* **Information supplied**

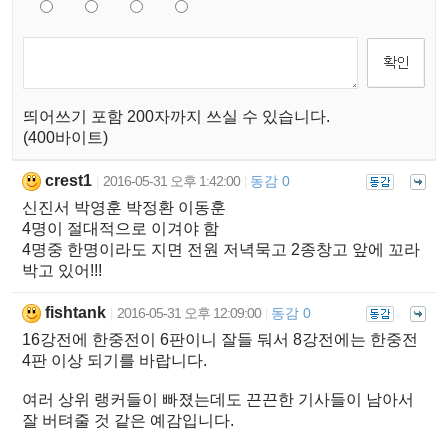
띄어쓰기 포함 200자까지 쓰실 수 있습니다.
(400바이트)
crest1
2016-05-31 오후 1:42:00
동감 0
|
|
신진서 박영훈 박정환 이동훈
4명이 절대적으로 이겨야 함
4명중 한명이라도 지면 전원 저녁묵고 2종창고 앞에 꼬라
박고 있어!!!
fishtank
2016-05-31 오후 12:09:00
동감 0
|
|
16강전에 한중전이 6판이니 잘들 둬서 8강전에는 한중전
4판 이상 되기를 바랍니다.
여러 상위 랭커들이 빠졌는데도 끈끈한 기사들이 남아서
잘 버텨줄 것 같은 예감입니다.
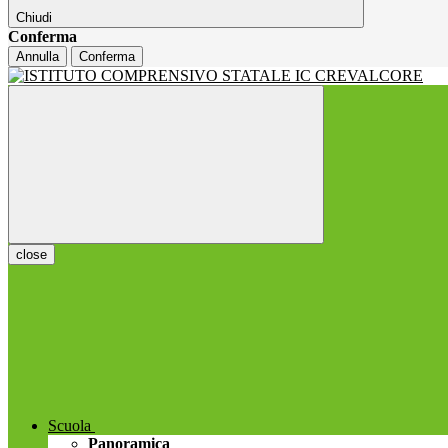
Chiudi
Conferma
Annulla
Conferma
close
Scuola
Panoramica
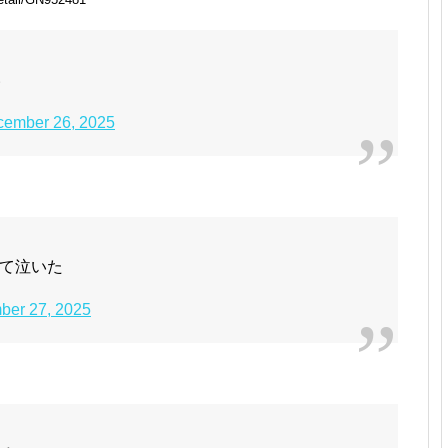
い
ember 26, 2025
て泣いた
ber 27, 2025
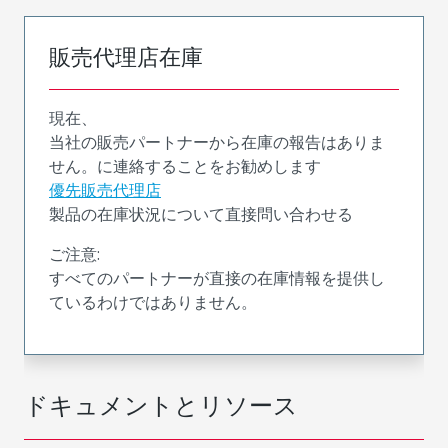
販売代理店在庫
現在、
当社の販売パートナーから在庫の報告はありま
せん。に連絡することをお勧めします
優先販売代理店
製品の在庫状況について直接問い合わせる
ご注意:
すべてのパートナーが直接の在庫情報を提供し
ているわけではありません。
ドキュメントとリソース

* **Activity**
Retype the listing above exactly, please. Pictures do not belong in the copy.

* **Solution to the problem**
띄어쓰기 포함 200자까지 쓰실 수 있습니다.
(400바이트)
crest1
2016-05-31 오후 1:42:00
동감 0
|
|
신진서 박영훈 박정환 이동훈
4명이 절대적으로 이겨야 함
4명중 한명이라도 지면 전원 저녁묵고 2종창고 앞에 꼬라
박고 있어!!!
fishtank
2016-05-31 오후 12:09:00
동감 0
|
|
16강전에 한중전이 6판이니 잘들 둬서 8강전에는 한중전
4판 이상 되기를 바랍니다.
여러 상위 랭커들이 빠졌는데도 끈끈한 기사들이 남아서
잘 버텨줄 것 같은 예감입니다.
Chiudi
Conferma
Annulla
Conferma
close
Scuola
Panoramica
い
ember 26, 2025
て泣いた
ber 27, 2025
販売代理店在庫
現在、
当社の販売パートナーから在庫の報告はありま
せん。に連絡することをお勧めします
優先販売代理店
製品の在庫状況について直接問い合わせる
ご注意:
すべてのパートナーが直接の在庫情報を提供し
ているわけではありません。
ドキュメントとリソース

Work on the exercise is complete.